L'altra faccia delle medaglie ha il volto accigliato di Justin Gatlin, che doveva insidiare Usain Bolt ed è ripartito annichilito da Rio, ma anche il viso angelico di Federica Pellegrini, molto meglio nei 100 metri con la bandiera italiana al Maracanà che nei 200 in vasca al parco olimpico. E se la medaglia d'oro degli sconfitti all'Olimpiade brasiliana spetta di diritto a Lochte (più che una gara, denunciando una rapina mai avvenuta e facendo rischiare la crisi diplomatica Usa-Brasile, ha perso la faccia) il podio delle delusioni è affollato e trasversale. Ci sale a pieno titolo Marta: la centravanti della Selecao femminile in avvio dei Giochi aveva spodestato in popolarità Neymar, scacciandolo persino dalle magliette verdeoro: i tifosi brasiliani cancellavano il nome dell'asso del Barcellona e mettevano il suo. Invece la cinque volte pallone d'oro è finita quarta, come una qualsiasi Cindy Ofili (ai piedi del podio nei 100 hs) di cui nessuno aveva mai parlato e nessuno si ricorderà.
La delusione olimpica è un sentimento che a Rio rivaleggia con la saudade, pervade l'animo e lascia l'amaro in bocca. Amarissimo il sapore dei Giochi lo è ad esempio per i pugili italiani: perdono, e va bene, c'è lo spirito olimpico ad assolverli, ma poi tutti quanti (ct Damiani compreso) accusano gli arbitri, neanche fossero al campionato italiano di calcio: e allora De Coubertin non c'entra più.
Più dignitosa, e comunque perdente, Vanessa Ferrari, ancora una volta quarta: ma almeno la bresciana non ha litigato con giornalisti e insultato followers come invece per identico risultato ha fatto la portabandiera azzurra della cerimonia d'apertura, Federica Pellegrini. Male gli All Blacks nel torneo di rugby a 7, i campioni di India e Pakistan nell'hockey. Malissimo il celebre Tom Daley nei tuffi: fuori in semifinale, eppure nelle qualificazioni era primo. E che dire delle sorelle Williams: dovevano spaccare il mondo, si sono limitate a ridurre in tanti pezzi per la frustrazione un paio di racchette: alla fine portano a casa una medaglia d'argento in tutto (Venus, nel doppio misto).

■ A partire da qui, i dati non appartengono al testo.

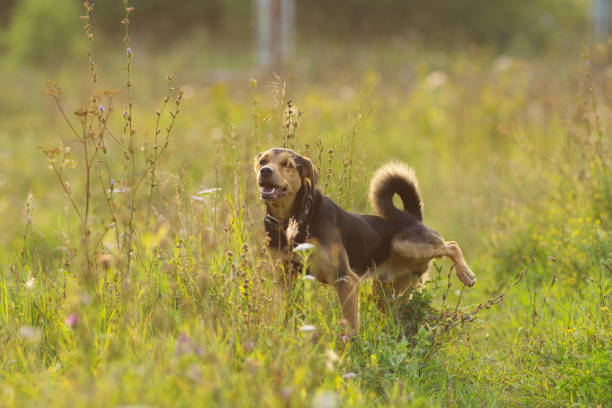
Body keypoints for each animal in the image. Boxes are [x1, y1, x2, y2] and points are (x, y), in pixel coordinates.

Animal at [256, 148, 476, 336]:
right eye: (262, 161)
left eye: (288, 165)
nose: (265, 171)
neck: (296, 218)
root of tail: (412, 216)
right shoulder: (286, 277)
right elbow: (290, 311)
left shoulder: (345, 279)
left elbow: (350, 323)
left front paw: (350, 347)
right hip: (388, 294)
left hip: (407, 243)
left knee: (451, 245)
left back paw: (466, 275)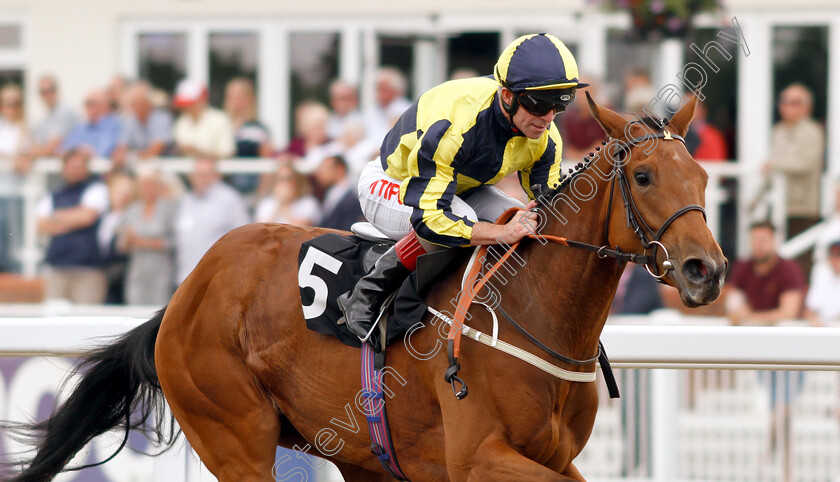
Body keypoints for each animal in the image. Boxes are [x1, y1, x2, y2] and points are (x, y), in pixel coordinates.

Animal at [4, 92, 728, 480]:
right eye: (643, 177)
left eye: (701, 176)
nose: (708, 271)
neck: (537, 314)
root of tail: (184, 295)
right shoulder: (478, 457)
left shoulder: (551, 456)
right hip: (234, 434)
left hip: (360, 451)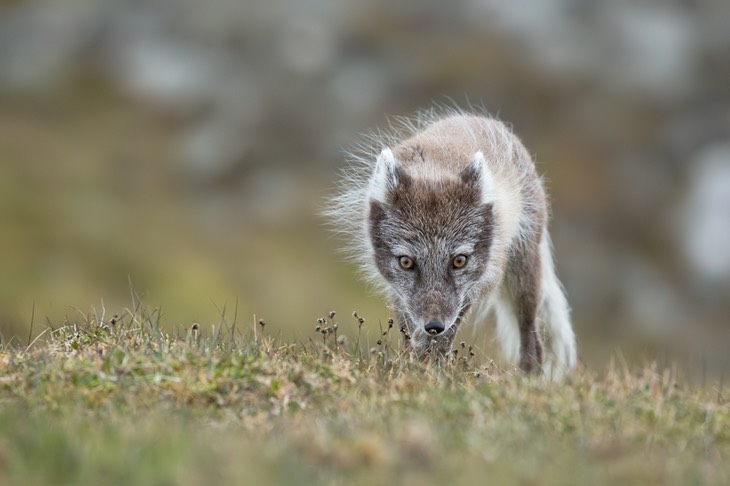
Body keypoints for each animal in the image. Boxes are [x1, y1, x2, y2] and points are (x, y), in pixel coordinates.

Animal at [328, 109, 576, 376]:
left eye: (459, 261)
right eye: (406, 262)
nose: (434, 325)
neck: (434, 169)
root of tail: (484, 119)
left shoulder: (475, 284)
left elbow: (446, 335)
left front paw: (431, 368)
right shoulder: (398, 291)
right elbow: (409, 328)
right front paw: (414, 363)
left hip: (523, 273)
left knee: (532, 337)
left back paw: (530, 378)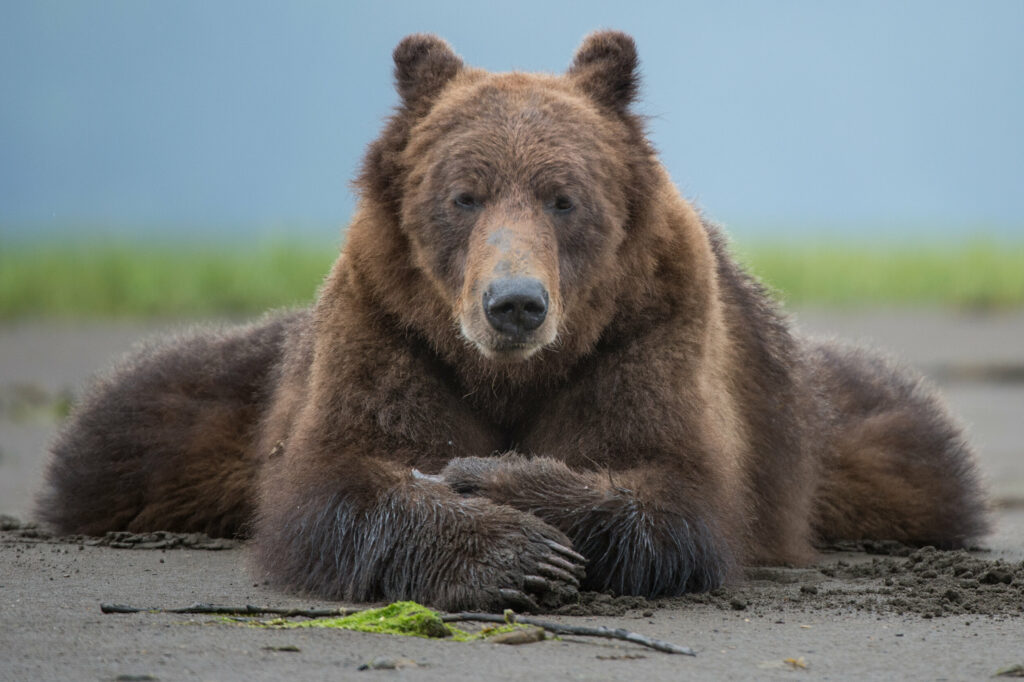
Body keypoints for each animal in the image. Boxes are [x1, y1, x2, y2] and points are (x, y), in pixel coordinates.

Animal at [36, 31, 987, 606]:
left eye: (564, 197)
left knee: (911, 447)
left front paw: (496, 481)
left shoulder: (650, 334)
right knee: (131, 428)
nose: (516, 303)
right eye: (465, 193)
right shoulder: (391, 329)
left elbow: (671, 486)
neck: (507, 372)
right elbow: (337, 474)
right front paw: (512, 557)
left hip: (835, 427)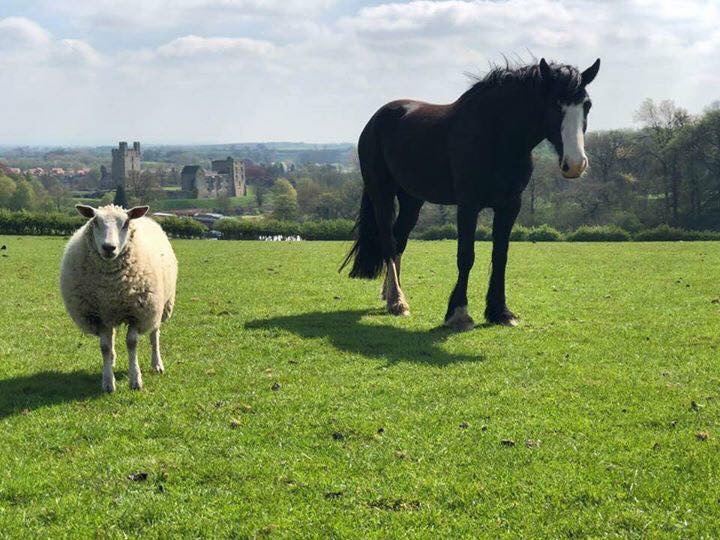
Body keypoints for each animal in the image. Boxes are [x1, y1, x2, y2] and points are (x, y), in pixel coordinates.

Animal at [62, 205, 180, 390]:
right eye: (95, 221)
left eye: (125, 223)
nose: (109, 247)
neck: (110, 286)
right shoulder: (99, 316)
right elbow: (105, 346)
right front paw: (108, 382)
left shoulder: (137, 313)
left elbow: (132, 343)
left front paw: (135, 380)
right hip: (110, 313)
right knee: (111, 339)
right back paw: (112, 360)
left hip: (158, 307)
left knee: (154, 334)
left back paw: (157, 364)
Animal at [340, 58, 600, 330]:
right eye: (555, 104)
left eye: (587, 105)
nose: (576, 164)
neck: (496, 135)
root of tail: (377, 119)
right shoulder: (468, 205)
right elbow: (466, 256)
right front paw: (459, 313)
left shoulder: (510, 206)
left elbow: (500, 255)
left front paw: (500, 312)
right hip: (381, 194)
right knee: (389, 241)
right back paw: (398, 302)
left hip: (412, 200)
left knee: (399, 240)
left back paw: (390, 295)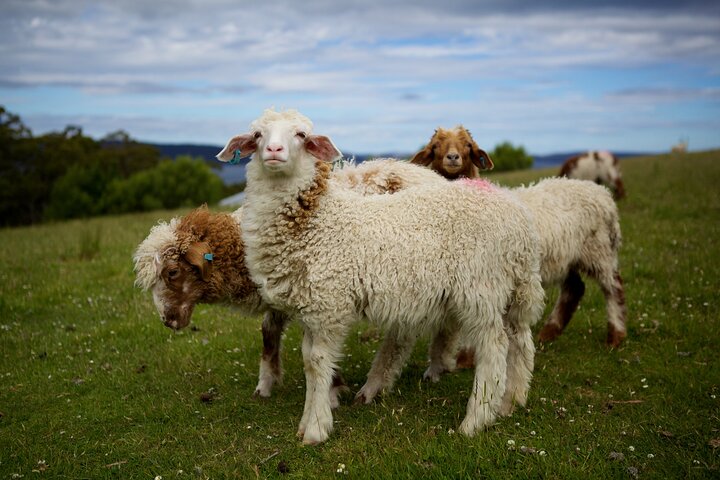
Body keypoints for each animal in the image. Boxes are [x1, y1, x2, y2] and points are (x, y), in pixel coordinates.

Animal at [217, 107, 544, 444]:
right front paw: (308, 422)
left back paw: (475, 420)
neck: (316, 220)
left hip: (481, 286)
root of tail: (517, 218)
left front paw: (317, 428)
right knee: (520, 341)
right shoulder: (311, 306)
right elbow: (308, 361)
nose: (273, 150)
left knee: (494, 347)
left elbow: (318, 363)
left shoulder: (329, 305)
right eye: (257, 135)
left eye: (301, 135)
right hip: (516, 286)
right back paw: (511, 401)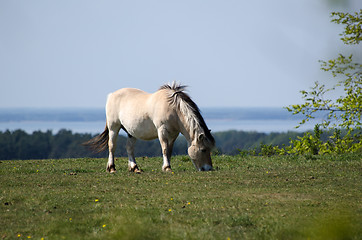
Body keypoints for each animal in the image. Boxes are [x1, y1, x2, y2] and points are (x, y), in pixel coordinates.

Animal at [84, 82, 215, 172]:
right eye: (203, 149)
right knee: (112, 146)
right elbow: (164, 149)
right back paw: (111, 168)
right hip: (113, 128)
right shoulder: (162, 131)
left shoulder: (173, 135)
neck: (173, 109)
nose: (208, 168)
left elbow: (169, 150)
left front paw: (166, 166)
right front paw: (167, 168)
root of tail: (111, 95)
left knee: (129, 148)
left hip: (131, 132)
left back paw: (134, 168)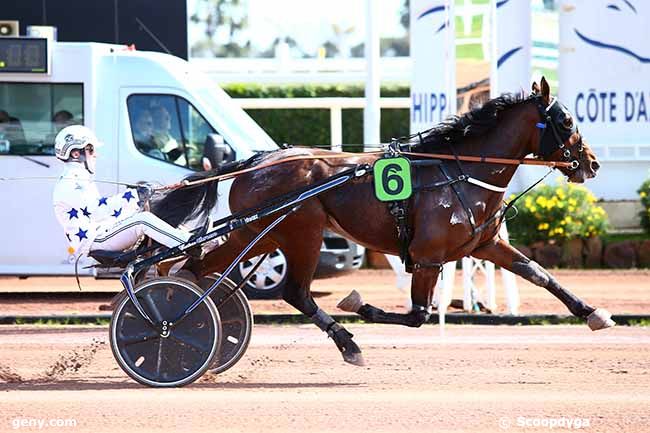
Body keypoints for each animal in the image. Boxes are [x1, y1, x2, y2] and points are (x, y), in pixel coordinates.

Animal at [152, 77, 612, 364]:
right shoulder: (427, 256)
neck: (458, 170)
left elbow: (539, 274)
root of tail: (257, 161)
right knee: (295, 292)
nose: (592, 163)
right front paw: (359, 304)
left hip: (259, 233)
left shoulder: (485, 245)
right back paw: (346, 343)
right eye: (567, 121)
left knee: (196, 268)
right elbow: (417, 315)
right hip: (301, 232)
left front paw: (593, 312)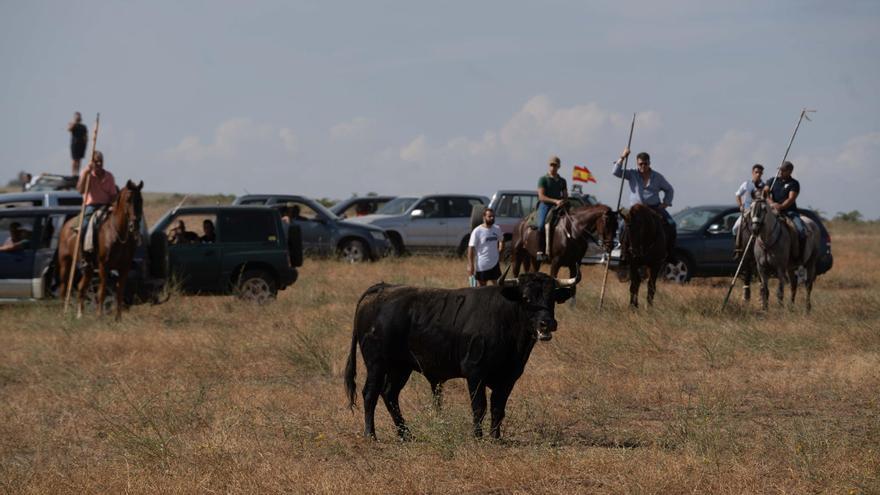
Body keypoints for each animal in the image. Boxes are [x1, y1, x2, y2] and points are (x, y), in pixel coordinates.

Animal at [57, 180, 144, 320]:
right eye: (128, 199)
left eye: (140, 200)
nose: (134, 224)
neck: (117, 233)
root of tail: (66, 226)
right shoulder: (104, 265)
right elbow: (101, 291)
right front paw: (99, 316)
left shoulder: (124, 267)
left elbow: (120, 292)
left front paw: (118, 319)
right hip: (65, 262)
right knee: (64, 286)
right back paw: (62, 312)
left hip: (88, 268)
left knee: (81, 287)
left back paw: (80, 315)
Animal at [344, 272, 576, 442]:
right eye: (526, 298)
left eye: (552, 298)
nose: (547, 324)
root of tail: (382, 289)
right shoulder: (475, 373)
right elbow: (479, 407)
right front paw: (477, 437)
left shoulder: (509, 377)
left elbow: (498, 407)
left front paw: (496, 437)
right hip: (376, 364)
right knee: (370, 394)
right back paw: (371, 435)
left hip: (400, 367)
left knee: (389, 394)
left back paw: (406, 434)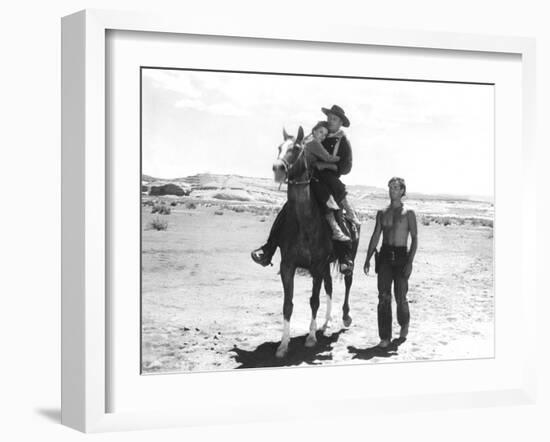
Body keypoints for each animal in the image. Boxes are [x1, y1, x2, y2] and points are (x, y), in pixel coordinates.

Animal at [272, 126, 362, 358]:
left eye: (296, 148)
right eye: (279, 147)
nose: (278, 168)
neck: (305, 222)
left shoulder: (317, 265)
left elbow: (314, 301)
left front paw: (311, 338)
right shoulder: (288, 266)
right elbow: (287, 305)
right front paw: (283, 345)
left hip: (348, 259)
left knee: (347, 283)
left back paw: (345, 317)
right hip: (327, 266)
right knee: (329, 287)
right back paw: (325, 323)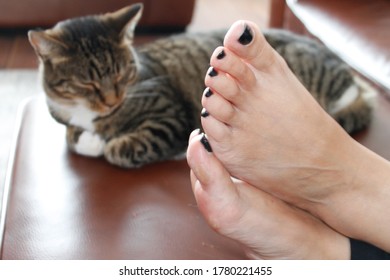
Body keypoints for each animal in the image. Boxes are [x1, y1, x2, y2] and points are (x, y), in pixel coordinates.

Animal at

L'altra statunitense Hope Solo era stata assai antipatica a parlare tanto di zika (a proposito, per il momento a Rio non pervenuta) e poco di sport, è stata punita da un'eliminazione precoce della nazionale di calcio femminile Usa. Il pugile irlandese Conlan non ha fatto una bella figura alzando il dito medio agli arbitri che avevano decretato la sua sconfitta, ma il suo connazionale Hickey, riverito membro Cio nonchè presidente dei comitati olimpici europei, ha fatto di peggio: si è fatto pescare dalla polizia a fare il bagarino e ora soggiorna in un carcere di massima sicurezza brasiliano. Veniva definita una squadra da sogno quella di pallavolo femminile brasiliana, si è rivelata una squadra da sonno: "gioco poco redditizio e pure noioso", hanno detto i media locali, eliminata.
Come pure la nazionale donne italiana, un vero disastro. Per niente olimpico il comportamento del judoka egiziano, Islam El Shehaby, che si è rifiutato di dare la mano a un israeliano. E grottesco quello dell'astista Lavillenie. Ha perso l'oro, battuto da un brasiliano, e se l'è presa con la torcida che gli ha tifato contro. Passi, ma poi ha aggiunto "Mi hanno trattato come Jesse Owens", rivelandosi così la faccia più antipatica delle medaglie: quella tosta.